La cabeza a pájaros, de Marta Fernández-Muro

Sinopsis: Marta vuelve a Madrid. Compra café, cigarrillos y un piso en el barrio que la vio crecer. Está decidida a volver a fumar, necesita que los arabescos de humo desplieguen la cortinilla ondulante que te arrastra al pasado en las películas.

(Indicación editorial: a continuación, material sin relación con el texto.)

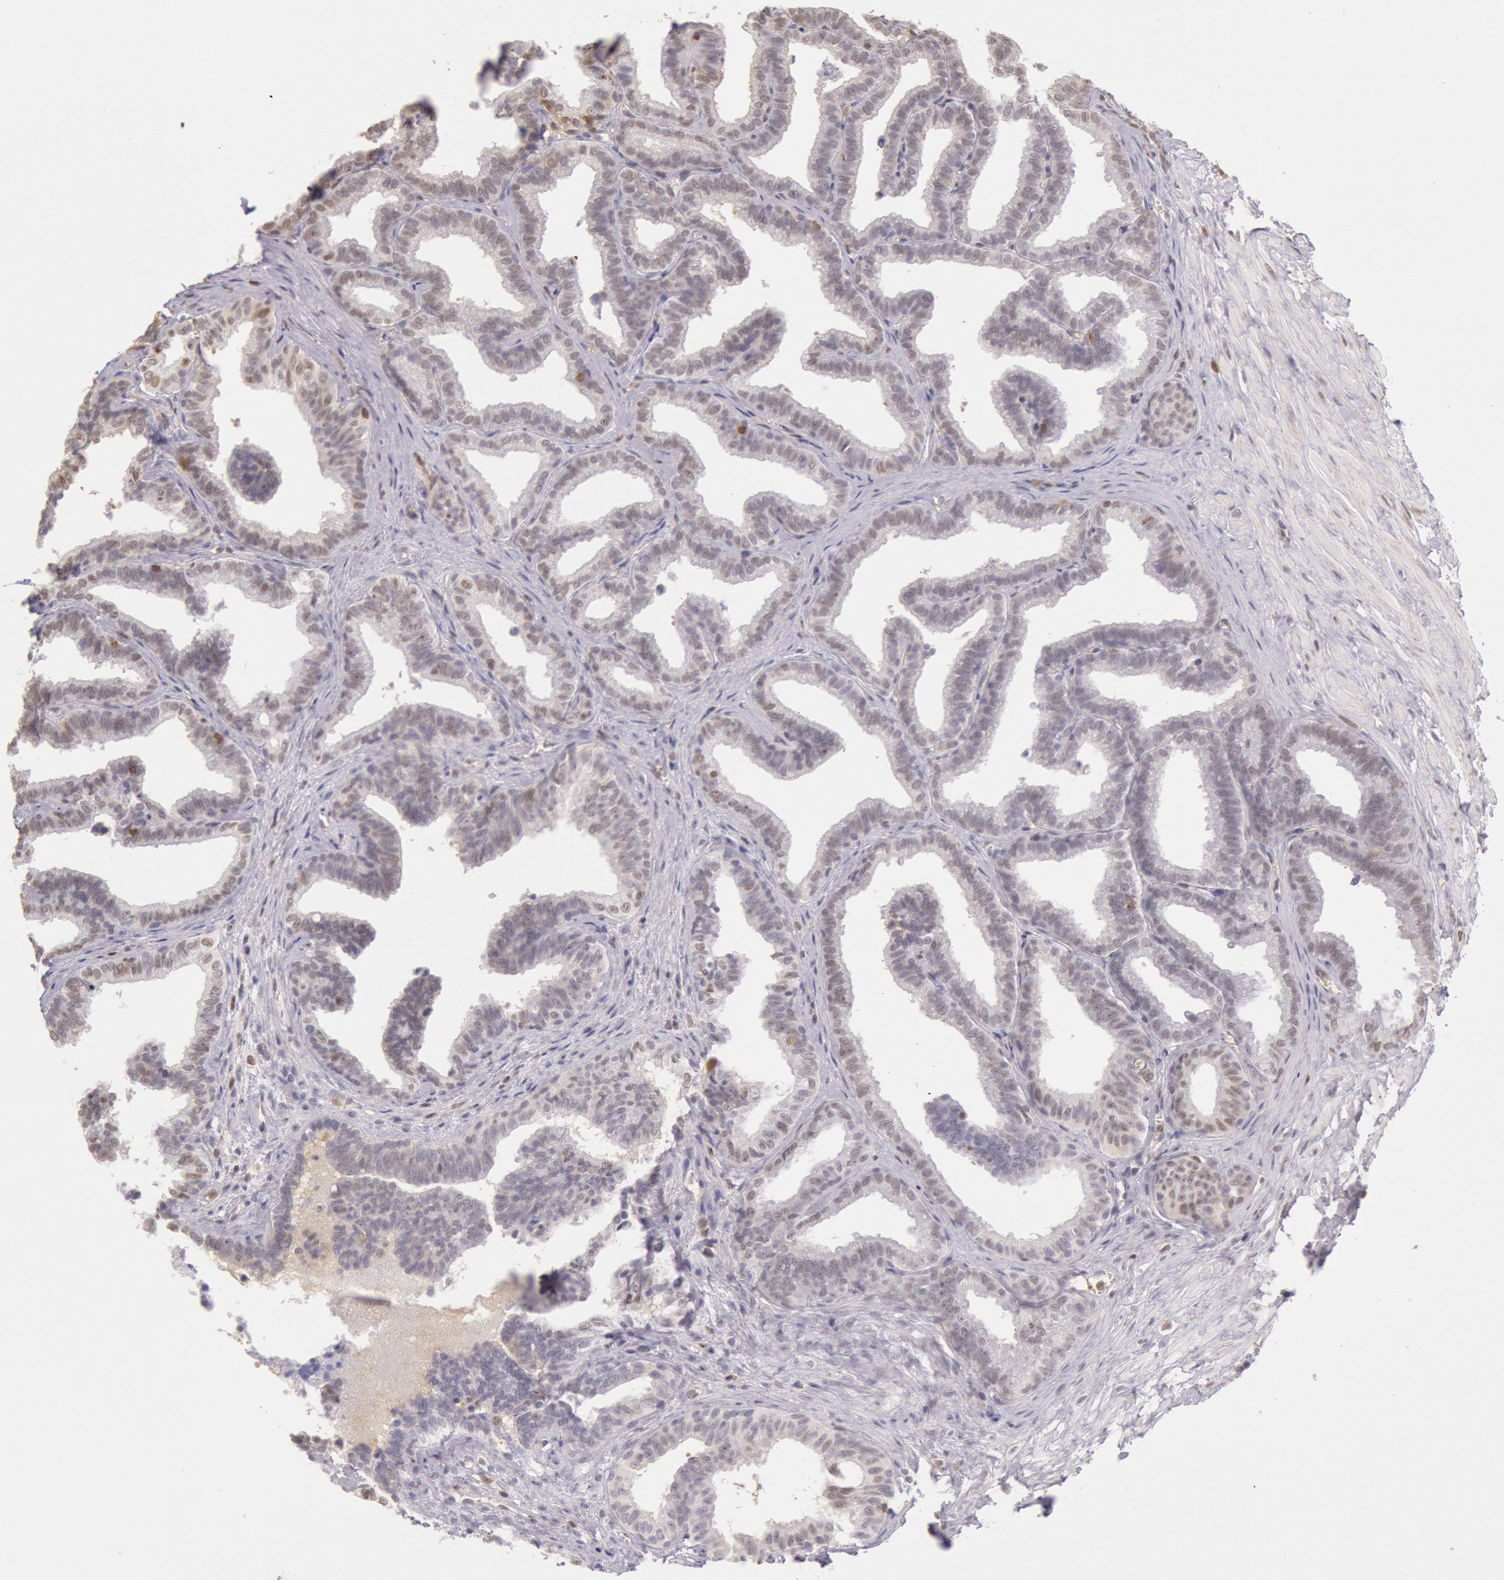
{"staining": {"intensity": "weak", "quantity": "25%-75%", "location": "cytoplasmic/membranous,nuclear"}, "tissue": "seminal vesicle", "cell_type": "Glandular cells", "image_type": "normal", "snomed": [{"axis": "morphology", "description": "Normal tissue, NOS"}, {"axis": "topography", "description": "Seminal veicle"}], "caption": "Seminal vesicle stained with immunohistochemistry demonstrates weak cytoplasmic/membranous,nuclear expression in approximately 25%-75% of glandular cells. Immunohistochemistry stains the protein of interest in brown and the nuclei are stained blue.", "gene": "HIF1A", "patient": {"sex": "male", "age": 26}}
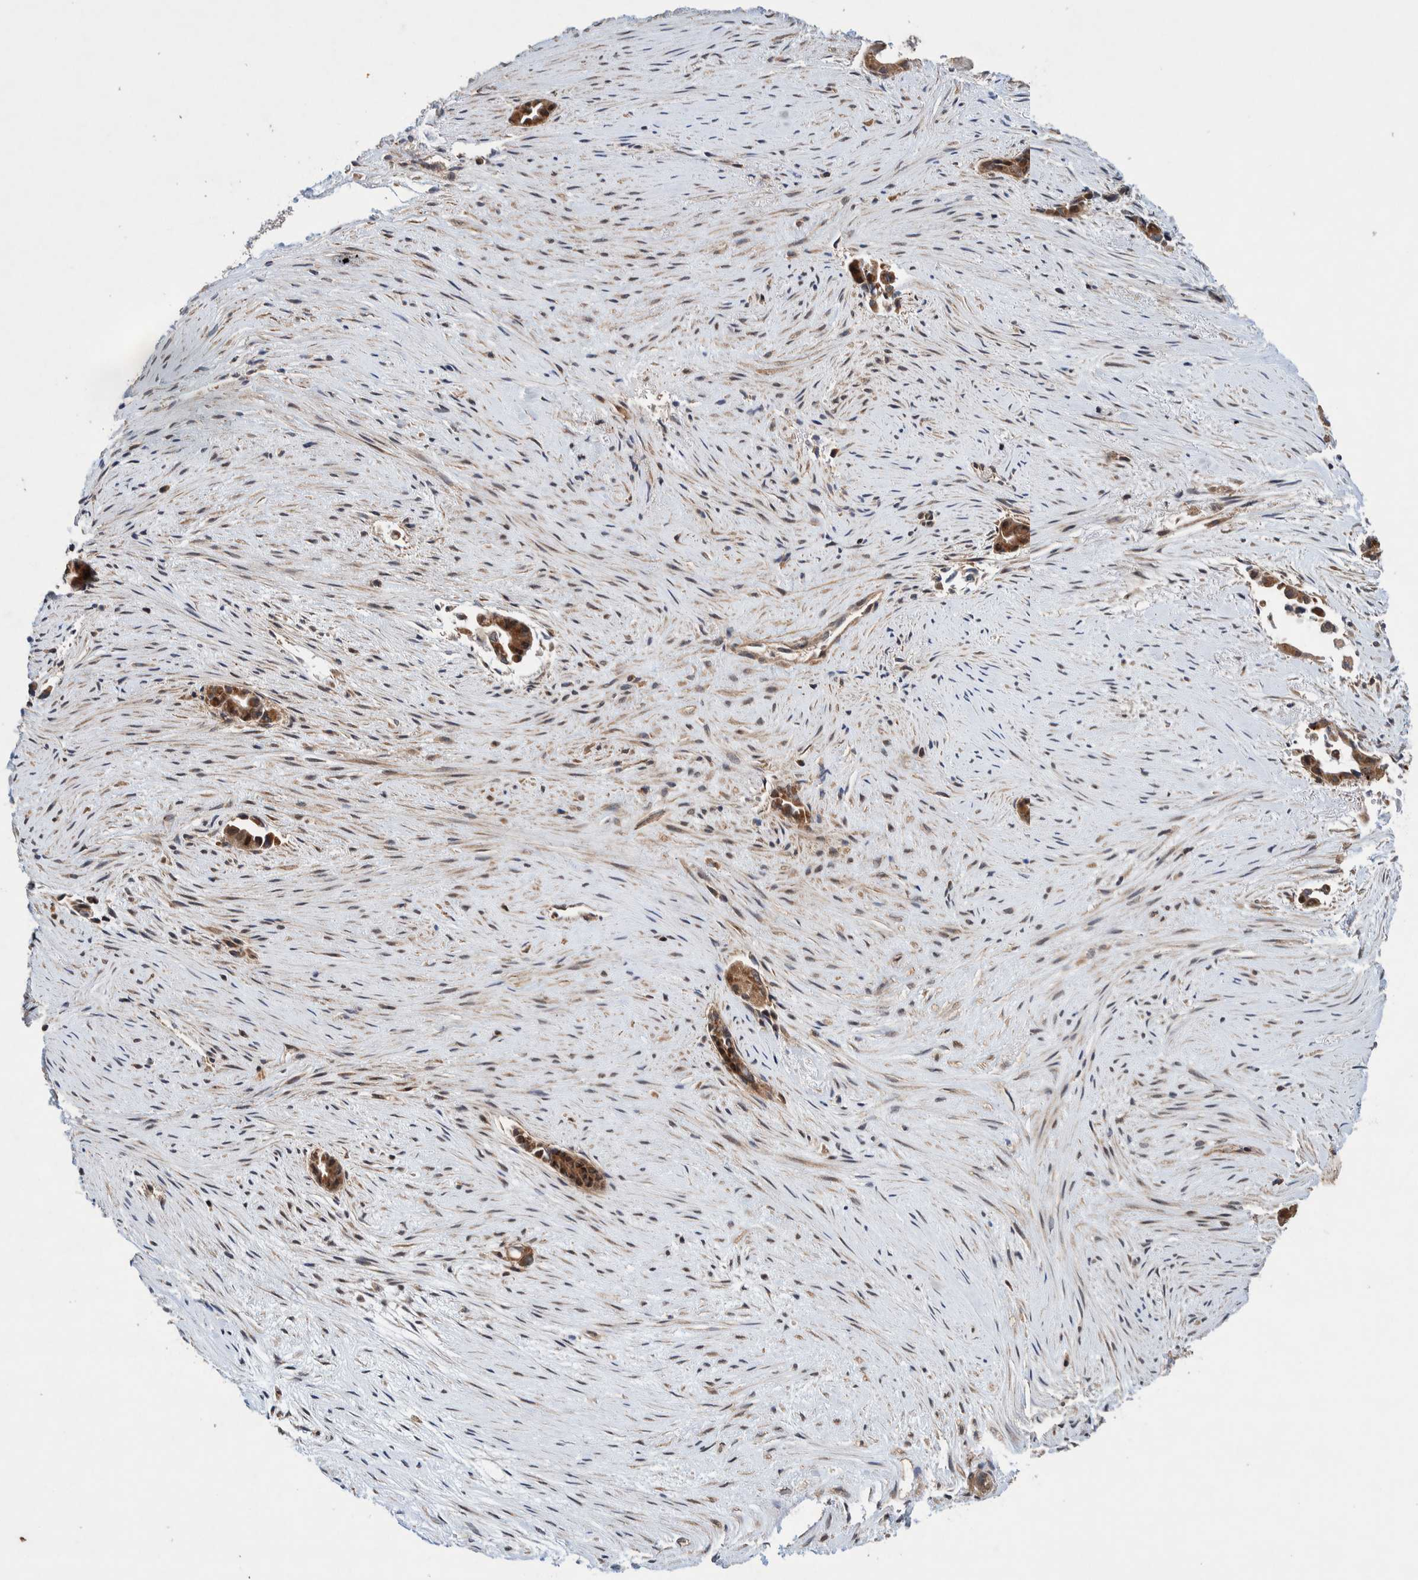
{"staining": {"intensity": "moderate", "quantity": ">75%", "location": "cytoplasmic/membranous"}, "tissue": "liver cancer", "cell_type": "Tumor cells", "image_type": "cancer", "snomed": [{"axis": "morphology", "description": "Cholangiocarcinoma"}, {"axis": "topography", "description": "Liver"}], "caption": "Human liver cancer (cholangiocarcinoma) stained for a protein (brown) displays moderate cytoplasmic/membranous positive positivity in about >75% of tumor cells.", "gene": "PIK3R6", "patient": {"sex": "female", "age": 55}}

Empieza por recibir a su bisabuelo Sixto, un chaval que llega a Madrid con una mano delante y otra detrás. Asiste al momento en el que Sixto se encuentra con Carmen, una mozuela de Lavapiés. Ellos fueron la raíz del árbol familiar en el que Marta piensa recrearse. Quiere ser testigo de lo que sucedió cuando ella no existía, iluminar los recovecos ocultos, asentar todas las historias, abrazar a todos los personajes. Una pequeña hoja que toma conciencia de todo el árbol.

De este árbol familiar cuelgan, naturalmente, fotos familiares, pero también cientos de abalorios extraordinarios. Hay fantasmas, viajes trasatlánticos, vicisitudes de la guerra, hijos secretos, postales de Biarritz, Buenos Aires y Benidorm, joyas desaparecidas, amas de cría, libros de muertos, ejércitos de criadas y hasta un sultán.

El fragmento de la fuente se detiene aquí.